Remus doesn't mind the idea of becoming a fugitive, as long as he's with Sirius: besides, there's only so much he can do if he remains in the public eye, due mainly to Ministry restrictions on werewolves and his own lack of contacts with anyone of importance. Even without his badge, Moody has favours he can call in, and Dumbledore's influence is as far-reaching as it is subtle. Remus will be more help at Sirius' side than he will here, and the relief he feels at the idea of getting out of his too-empty flat is so deep as to be nearly profound.

"Remus," Dumbledore says, "are you certain that this is what you want to do?" There is a dizzy moment in which Remus wonders just how long the three of them had been sitting there before he arrived, and how much of the conversation had been planned in advance: then, he decides that it doesn't matter whether or not he's being manipulated as long as he gets to Sirius.

"I'm certain," he tells Dumbledore, and the glance that the three older wizards exchange confirms his suspicions. "You could have asked me the minute I walked in," he says, and watches as Dumbledore beams at him, Moody looks vaguely embarrassed, and Phineas Nigellus gives him an approving look that he nearly misses. "When do I leave?" he asks Phineas.

"As soon as we've finished here," the portrait answers.

"What more is there to discuss?" Moody growls. "Lupin's going to join Black, and I'm going to-"

"You're going to do nothing," Phineas says curtly. "If Crouch finds out what we're up to, it will make our task nearly impossible, particularly if he knows that you're involved."

"That still doesn't give us an ear inside the Ministry!" Moody protests. "There are still Aurors that will tell me what we need to know, and not making use of them is stupid. Shacklebolt-"

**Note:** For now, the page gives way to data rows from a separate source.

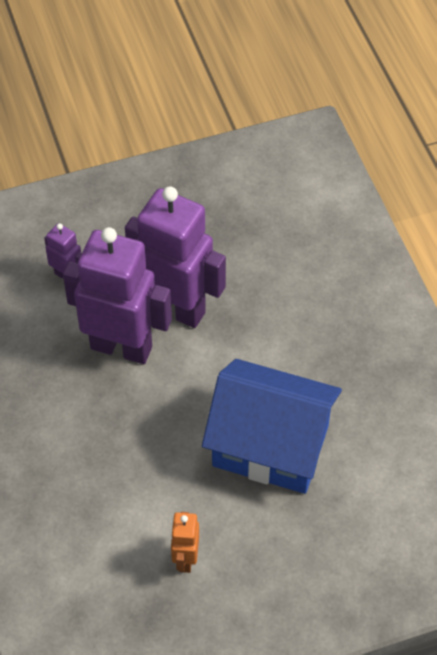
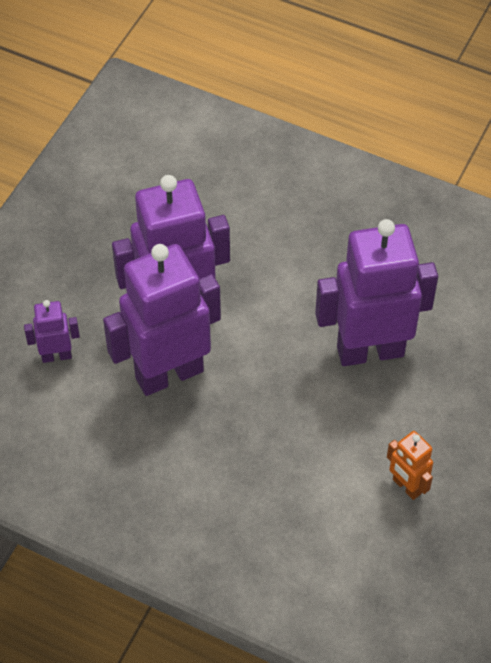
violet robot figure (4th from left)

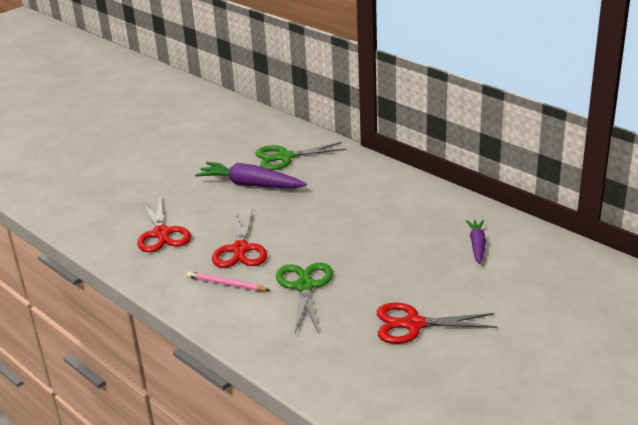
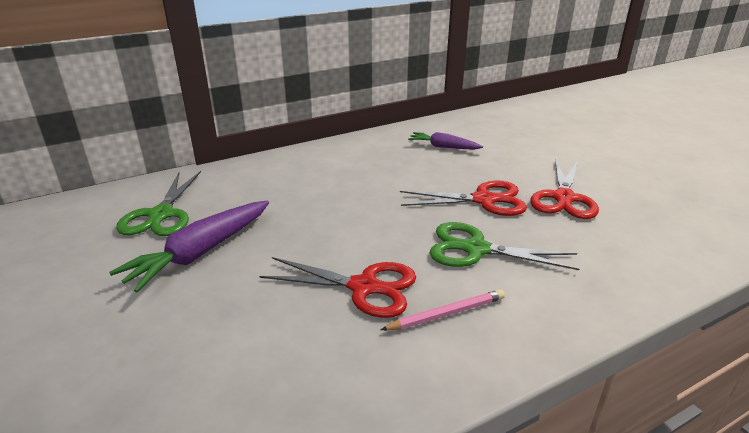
scarlet scissors (2nd from left); rosy lead pencil

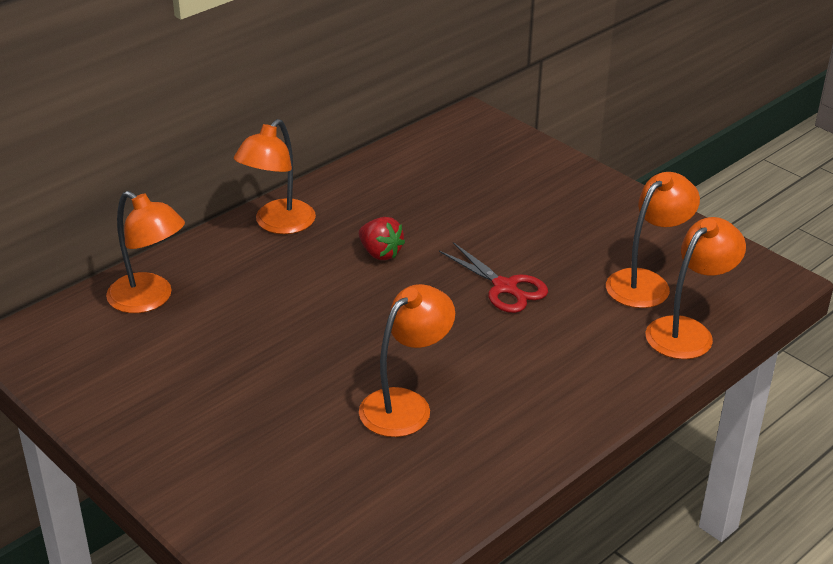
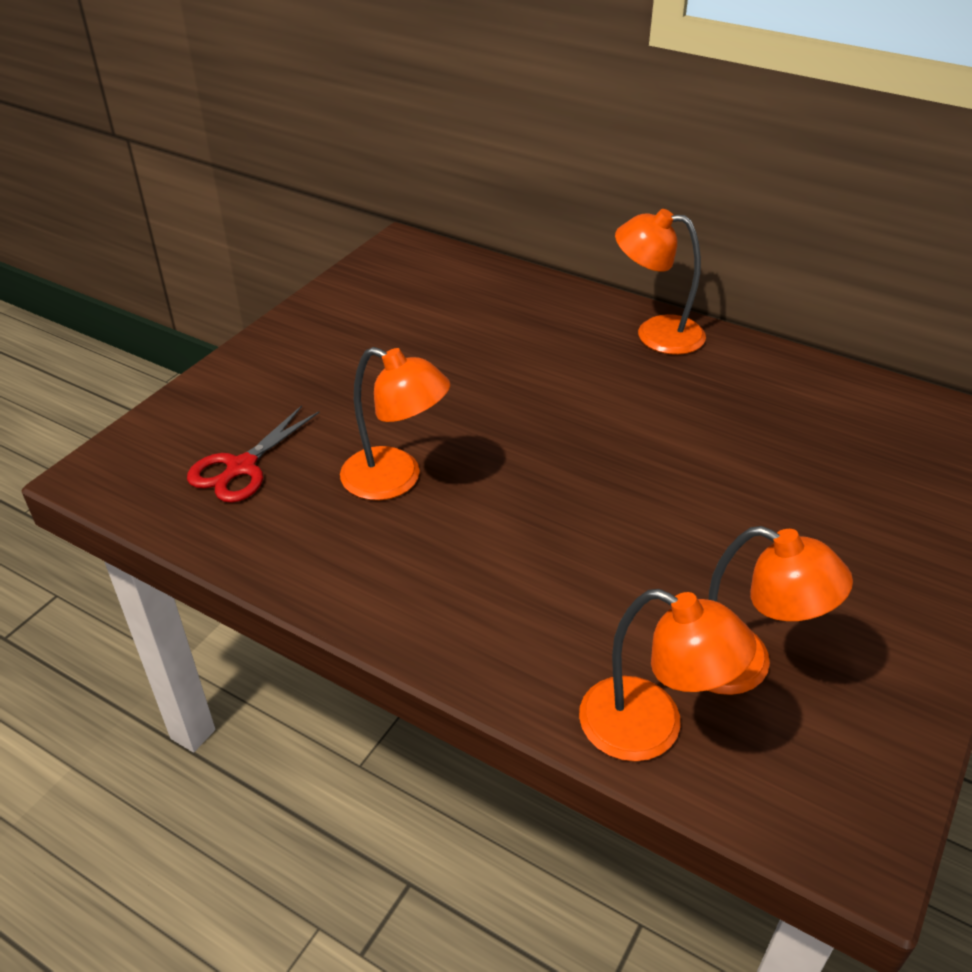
orange-coloured lamp (1st from left in the first image); scarlet berry; scarlet scissors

"Kingsley Shacklebolt," Dumbledore says calmly, "has been listening outside the door for the past fifteen minutes." He gestures, and the door swings open to reveal a shame-faced Kingsley Shacklebolt.

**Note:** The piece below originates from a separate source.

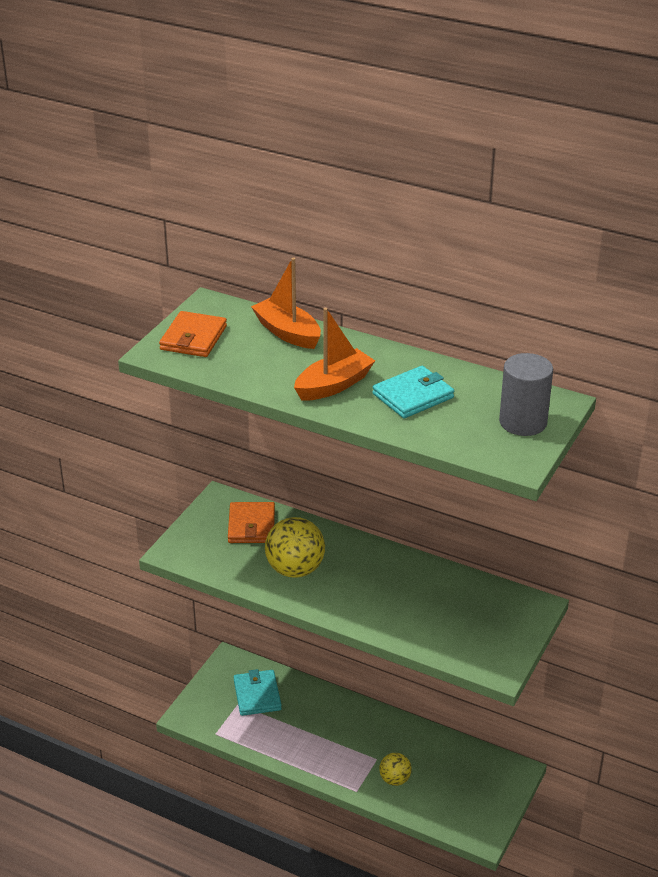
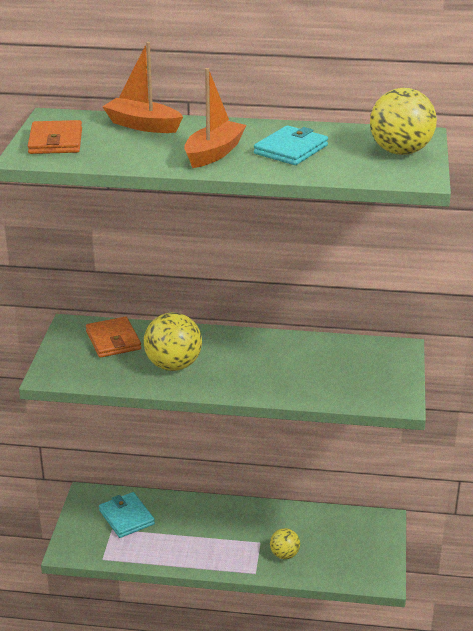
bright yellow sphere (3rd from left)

Remus reaches surreptitiously for his wand. He likes Kingsley, but he'll hex a dozen Aurors to keep them from catching Sirius.

"I really must change my password system," Dumbledore muses.

"Shacklebolt," Moody roars, starting to his feet, "what are you doing here?" Kingsley squares his shoulders and looks, half-apologetically, half-sternly, at his former superior.

"I am in charge of the Black investigation, sir," he says, "and if you recall, I did try to ask you about Pettigrew last night."

"So you follow me, and listen in on a private meeting," Moody scowls. "That's good initiative, lad. Do you mind if I ask what you're planning on doing now?"

"Asking for clarification," Kingsley says cooly, turning to Dumbledore. "Peter Pettigrew is alive - am I right?"

"You are," Dumbledore says.

"And Black? Was he or was he not the Potters' Secret Keeper?"

"He was not. Peter Pettigrew performed that function."

"And Pettigrew was behind the Swindon massacre as well?"

"He was," Dumbledore confirms, and the tension drains from Kingsley like a long exhalation of breath.

"Sirius is innocent, then," he says, and the relief in his eyes finally convinces Remus to put his wand away. "And Crouch has the Dementors after him." He shakes his head. "I'm in."

"Excuse me?" Moody asks.

"I'm in," Kingsley repeats. "Sirius is a friend, and I don't have so many left that I'm willing to stand by and watch him get killed when there's something I can do to prevent it."

"Thank you," Remus says, and Kingsley gives him a look full of understanding. Surprisingly, it doesn't rankle.

"Marjorie Bingham said that you were a very nice young man, Lupin," he says. "That was what originally set me on your trail," he explains, turning to Moody. "Bellatrix's asking questions about Pettigrew was curious, but not conclusive. When Mrs. Bingham said that she'd spoken to someone matching Lupin's description, though, I knew that something else was going on - and that it most likely involved Black. Your interview with Bellatrix was the final touch. When I followed you today - well, I had to be certain. The only thing I want to know now is - how?"